++++ Source records ++++

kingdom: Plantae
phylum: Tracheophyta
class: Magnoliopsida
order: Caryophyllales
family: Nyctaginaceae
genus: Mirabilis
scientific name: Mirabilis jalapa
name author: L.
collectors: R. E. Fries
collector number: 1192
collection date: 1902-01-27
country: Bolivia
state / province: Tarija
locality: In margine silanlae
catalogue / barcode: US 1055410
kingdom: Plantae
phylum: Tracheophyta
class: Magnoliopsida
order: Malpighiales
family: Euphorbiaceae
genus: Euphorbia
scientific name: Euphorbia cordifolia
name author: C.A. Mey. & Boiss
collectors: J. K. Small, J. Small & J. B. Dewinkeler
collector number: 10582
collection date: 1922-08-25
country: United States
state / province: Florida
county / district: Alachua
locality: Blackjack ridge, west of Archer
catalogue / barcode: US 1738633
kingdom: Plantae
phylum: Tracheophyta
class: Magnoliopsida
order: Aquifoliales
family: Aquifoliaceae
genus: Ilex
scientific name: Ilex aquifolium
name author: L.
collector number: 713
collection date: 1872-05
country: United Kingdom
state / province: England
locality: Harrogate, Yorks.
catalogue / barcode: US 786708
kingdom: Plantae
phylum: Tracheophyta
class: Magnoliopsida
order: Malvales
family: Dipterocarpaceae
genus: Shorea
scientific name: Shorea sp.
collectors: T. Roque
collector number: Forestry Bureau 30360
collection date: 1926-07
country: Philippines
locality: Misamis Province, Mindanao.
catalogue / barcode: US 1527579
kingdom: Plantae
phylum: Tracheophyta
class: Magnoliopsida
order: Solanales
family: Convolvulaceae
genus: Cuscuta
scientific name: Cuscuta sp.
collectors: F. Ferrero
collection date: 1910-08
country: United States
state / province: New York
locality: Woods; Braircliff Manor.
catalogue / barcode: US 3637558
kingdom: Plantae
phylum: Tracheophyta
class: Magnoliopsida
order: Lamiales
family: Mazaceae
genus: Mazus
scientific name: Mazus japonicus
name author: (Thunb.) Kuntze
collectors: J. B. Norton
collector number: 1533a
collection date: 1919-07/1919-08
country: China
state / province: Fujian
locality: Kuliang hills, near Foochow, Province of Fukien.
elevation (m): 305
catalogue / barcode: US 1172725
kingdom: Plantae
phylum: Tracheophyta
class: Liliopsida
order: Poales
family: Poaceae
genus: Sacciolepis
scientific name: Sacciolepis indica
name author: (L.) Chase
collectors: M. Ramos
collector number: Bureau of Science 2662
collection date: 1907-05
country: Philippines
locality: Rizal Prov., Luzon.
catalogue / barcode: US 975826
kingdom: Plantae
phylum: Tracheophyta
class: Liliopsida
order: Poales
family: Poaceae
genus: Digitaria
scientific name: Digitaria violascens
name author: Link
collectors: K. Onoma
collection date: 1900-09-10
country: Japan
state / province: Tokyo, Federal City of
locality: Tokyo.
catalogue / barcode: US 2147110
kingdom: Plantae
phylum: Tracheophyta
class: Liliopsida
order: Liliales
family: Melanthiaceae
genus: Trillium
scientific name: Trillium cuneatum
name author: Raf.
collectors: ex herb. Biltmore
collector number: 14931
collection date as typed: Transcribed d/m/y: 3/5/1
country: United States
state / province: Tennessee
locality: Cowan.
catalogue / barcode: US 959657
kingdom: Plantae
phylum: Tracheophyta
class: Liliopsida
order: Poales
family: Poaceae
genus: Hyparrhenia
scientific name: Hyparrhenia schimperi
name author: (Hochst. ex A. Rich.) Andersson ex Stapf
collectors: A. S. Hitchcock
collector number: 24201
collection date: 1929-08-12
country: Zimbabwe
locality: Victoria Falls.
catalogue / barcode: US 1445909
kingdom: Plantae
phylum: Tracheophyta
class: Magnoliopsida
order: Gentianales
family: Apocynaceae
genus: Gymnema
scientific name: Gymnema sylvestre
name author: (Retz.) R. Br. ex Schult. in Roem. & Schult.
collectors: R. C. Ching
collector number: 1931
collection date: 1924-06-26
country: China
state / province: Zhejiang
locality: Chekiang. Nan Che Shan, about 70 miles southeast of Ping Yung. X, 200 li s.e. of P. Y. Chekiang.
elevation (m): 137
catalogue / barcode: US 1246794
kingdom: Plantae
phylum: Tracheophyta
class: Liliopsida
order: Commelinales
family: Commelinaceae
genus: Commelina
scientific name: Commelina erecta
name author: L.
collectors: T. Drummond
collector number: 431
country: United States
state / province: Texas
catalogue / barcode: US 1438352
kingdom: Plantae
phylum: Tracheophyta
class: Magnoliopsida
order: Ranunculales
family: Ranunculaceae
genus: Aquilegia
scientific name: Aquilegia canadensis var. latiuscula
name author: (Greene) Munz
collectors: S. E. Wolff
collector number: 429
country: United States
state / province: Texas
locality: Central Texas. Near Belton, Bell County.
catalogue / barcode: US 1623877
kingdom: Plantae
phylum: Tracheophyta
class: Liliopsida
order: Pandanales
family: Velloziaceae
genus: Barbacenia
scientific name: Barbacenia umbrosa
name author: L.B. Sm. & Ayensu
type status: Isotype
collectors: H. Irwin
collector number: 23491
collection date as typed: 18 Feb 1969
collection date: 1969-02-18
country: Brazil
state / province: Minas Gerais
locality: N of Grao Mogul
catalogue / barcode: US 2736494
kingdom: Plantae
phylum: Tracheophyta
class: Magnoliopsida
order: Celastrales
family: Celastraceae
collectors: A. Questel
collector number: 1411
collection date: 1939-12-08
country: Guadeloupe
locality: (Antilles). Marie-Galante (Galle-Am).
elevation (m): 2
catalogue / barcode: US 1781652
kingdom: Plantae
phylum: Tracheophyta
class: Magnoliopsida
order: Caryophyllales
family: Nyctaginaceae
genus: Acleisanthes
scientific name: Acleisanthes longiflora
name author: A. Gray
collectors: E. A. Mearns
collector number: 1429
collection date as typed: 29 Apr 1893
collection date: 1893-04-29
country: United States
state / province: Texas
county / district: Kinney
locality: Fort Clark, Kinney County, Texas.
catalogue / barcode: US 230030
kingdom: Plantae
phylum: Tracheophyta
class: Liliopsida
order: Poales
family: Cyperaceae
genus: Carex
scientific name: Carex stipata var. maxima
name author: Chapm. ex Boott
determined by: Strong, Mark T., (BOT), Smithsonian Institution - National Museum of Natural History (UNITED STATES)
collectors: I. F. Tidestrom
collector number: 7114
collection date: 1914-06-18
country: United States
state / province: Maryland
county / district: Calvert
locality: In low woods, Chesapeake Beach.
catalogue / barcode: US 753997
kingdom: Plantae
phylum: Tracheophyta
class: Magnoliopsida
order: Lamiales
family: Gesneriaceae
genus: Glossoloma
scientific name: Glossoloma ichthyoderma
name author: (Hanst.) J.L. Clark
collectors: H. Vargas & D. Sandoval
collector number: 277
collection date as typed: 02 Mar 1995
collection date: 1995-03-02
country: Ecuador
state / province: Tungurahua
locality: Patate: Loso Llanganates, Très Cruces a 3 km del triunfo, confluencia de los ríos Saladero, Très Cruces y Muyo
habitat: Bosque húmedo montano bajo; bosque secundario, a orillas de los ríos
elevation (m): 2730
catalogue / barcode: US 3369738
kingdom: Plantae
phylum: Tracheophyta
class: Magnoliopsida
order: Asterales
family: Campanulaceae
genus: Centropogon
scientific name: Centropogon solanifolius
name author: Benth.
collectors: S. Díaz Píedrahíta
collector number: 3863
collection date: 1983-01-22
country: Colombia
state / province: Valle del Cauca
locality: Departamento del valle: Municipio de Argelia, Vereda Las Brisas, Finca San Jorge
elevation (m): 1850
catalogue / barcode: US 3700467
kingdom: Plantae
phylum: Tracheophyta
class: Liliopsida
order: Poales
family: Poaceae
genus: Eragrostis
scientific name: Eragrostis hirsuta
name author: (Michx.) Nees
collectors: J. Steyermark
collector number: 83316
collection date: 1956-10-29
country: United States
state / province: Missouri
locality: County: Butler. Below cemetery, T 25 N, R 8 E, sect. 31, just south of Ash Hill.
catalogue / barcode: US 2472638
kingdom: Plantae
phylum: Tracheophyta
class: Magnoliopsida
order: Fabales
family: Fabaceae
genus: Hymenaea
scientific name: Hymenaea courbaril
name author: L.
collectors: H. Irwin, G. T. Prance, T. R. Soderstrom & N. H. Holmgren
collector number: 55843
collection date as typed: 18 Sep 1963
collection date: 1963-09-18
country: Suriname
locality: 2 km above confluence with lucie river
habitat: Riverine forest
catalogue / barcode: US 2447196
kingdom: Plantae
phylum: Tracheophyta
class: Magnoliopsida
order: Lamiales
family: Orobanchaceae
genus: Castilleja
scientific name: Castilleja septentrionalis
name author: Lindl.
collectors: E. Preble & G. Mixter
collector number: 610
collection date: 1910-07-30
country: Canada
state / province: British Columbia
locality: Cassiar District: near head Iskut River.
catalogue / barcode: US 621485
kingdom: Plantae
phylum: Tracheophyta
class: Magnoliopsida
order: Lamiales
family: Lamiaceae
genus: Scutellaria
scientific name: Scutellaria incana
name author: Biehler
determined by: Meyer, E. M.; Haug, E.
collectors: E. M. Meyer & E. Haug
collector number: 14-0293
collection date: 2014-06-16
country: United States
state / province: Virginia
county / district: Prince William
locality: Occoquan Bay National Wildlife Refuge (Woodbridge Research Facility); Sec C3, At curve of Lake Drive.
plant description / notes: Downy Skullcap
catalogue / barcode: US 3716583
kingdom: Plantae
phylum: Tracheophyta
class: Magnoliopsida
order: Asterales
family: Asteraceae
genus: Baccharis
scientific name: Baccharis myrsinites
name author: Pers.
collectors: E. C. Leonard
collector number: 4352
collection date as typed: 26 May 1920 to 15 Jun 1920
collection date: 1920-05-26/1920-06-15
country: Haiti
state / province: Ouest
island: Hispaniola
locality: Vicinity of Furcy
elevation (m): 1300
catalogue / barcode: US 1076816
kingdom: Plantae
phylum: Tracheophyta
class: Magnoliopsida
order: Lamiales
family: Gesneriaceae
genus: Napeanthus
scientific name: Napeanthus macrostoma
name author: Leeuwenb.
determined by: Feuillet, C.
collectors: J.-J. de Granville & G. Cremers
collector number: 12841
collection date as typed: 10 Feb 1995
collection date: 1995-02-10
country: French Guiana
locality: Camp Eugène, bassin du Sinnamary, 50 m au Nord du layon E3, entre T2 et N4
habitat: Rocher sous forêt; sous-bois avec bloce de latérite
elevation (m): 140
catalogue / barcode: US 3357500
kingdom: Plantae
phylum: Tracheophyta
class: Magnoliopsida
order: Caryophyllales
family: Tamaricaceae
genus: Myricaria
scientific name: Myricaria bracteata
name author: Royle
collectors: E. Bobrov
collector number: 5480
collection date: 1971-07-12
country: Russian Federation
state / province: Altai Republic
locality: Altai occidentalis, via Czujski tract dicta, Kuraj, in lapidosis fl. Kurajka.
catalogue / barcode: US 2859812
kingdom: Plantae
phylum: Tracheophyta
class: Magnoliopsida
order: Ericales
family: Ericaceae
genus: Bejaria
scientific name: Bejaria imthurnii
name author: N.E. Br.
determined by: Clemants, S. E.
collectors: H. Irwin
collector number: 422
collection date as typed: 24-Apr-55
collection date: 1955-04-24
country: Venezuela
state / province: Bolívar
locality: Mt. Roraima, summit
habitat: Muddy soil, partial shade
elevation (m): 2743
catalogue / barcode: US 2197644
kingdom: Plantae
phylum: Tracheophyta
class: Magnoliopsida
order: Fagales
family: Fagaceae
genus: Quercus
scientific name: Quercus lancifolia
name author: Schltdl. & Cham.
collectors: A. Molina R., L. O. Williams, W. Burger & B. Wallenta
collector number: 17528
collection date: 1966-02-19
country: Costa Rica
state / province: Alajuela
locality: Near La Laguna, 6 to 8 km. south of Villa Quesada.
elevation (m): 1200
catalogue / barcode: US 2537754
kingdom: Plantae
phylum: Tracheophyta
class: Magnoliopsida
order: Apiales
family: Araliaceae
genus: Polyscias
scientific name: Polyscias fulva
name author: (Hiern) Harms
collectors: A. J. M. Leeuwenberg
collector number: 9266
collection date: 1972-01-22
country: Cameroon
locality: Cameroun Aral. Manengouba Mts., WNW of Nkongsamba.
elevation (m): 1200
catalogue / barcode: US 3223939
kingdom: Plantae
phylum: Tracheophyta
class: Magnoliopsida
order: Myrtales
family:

++++

Problem: Reproduce, without alteration, the lines of the rows from the one containing "collection date: 1972-01-22" through the last line of the rows, including both of these lines.

Complete answer:
collection date: 1972-01-22
country: Cameroon
locality: Cameroun Aral. Manengouba Mts., WNW of Nkongsamba.
elevation (m): 1200
catalogue / barcode: US 3223939
kingdom: Plantae
phylum: Tracheophyta
class: Magnoliopsida
order: Myrtales
family:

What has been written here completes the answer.